Всё либо серое, либо мокрое. Или то и другое одновременно.
Мы обе молчали. Клянусь, мне было слышно, как, словно перекати-поле, летят во Вселенной планеты.
* * *
Внизу мама и дядя Дерек стояли под дождём, разговаривая под зонтиком. Сидни откусывал от двух помидоров одновременно. Я включила телевизор. Элли увязалась за мной. Она села на диван в одном конце комнаты, я – на пол в другом.
Мы пришли как раз к началу мультсериала «Цифрики». На экране танцевали разноцветные белки. Сид пританцовывал вместе с ними, пальцами размазывая по экрану сок от помидоров. Возможно, он решил, что белки живут внутри телевизора.
Но ещё один звук раздражал меня даже больше, чем телик.
Тыц, тыц, тыц, тыц, тыц.
Это щёлкал планшет Элли.
Лежа на спине, она нажимала кнопки своей игровой приставки. У неё очень большие пальцы, очень большие руки.
На самом деле у неё всё очень большое.
Она с головой ушла в свой планшет.
Я встала с пола, вышла в коридор и слиняла в свою комнату. Я решила улучить минутку, притворившись, что мне нужно в тубзик, а на самом деле мне хотелось ещё раз заглянуть в коробку.

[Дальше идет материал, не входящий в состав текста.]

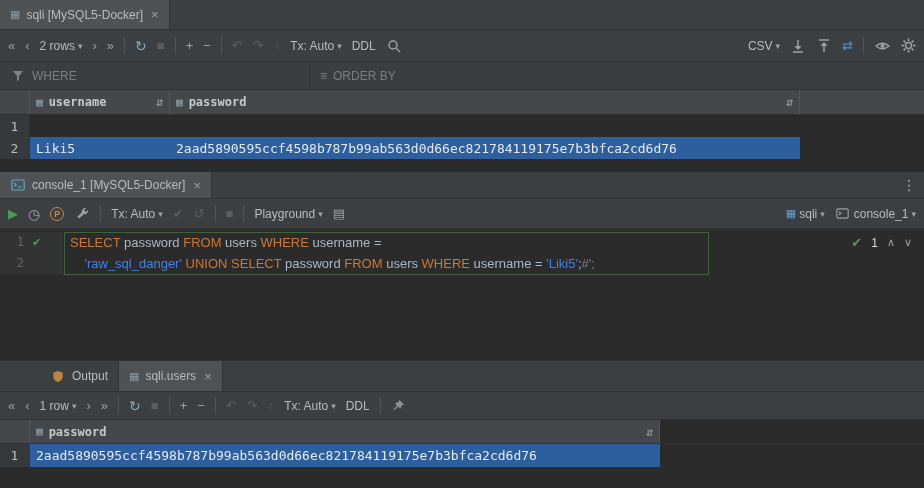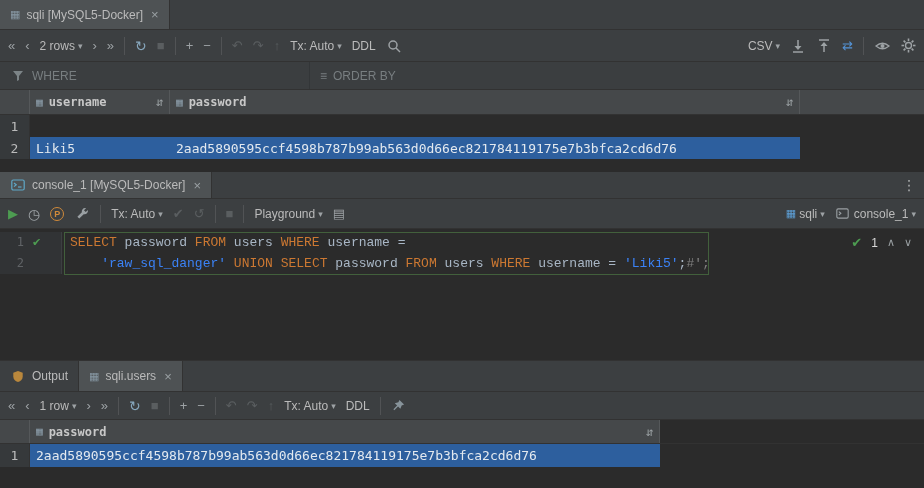"SELECT password FROM users WHERE" .code { font-family: Liberation Mono, monospace -> Liberation Sans, sans-serif }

Первое, что нащупали мои пальцы, это «Унесённые ветром». Зачитанная книжка пожелтела и распухла, стала совсем замусоленной. Страница тридцать девять была загнута, но на ней не было никаких пометок. Я прочитала несколько строк, а потом даже понюхала книгу. Та ничем не пахла, кроме книжной плесени.
И ничего, что говорило бы об отце. То же самое и открытки; в основном они были написаны маминым почерком, а на некоторых красовались мои рисунки и каракули.
И все они были адресованы в разные тюрьмы.
Я быстро перебрала их. Их было несколько десятков.
В основном это были открытки с видами Демпингтонского пирса, зоопарка или мэрии. Как будто мы с мамой больше никуда не ходили. Интересно, что думал папа, когда получал их? Наверное, они были для него фотками его дома. Хотя даже когда он был на воле, а не в тюрьме, он никогда не жил с нами. Он навещал нас довольно часто, из чего я сделала вывод, что за решёткой он сидел короткие сроки.
Я разложила открытки по датам. Последняя была отправлена в ноябре, а умер папа незадолго до Рождества.
В церкви стояла наряженная шарами ёлка, а в рождественском вертепе – вязаный трёхногий ослик, на которого я таращилась все похороны. Кажется, я тогда подумала, что будь я действительно хорошей и вправду любила бы пластмассового ребёночка в яслях, то папа вернулся бы на Рождество.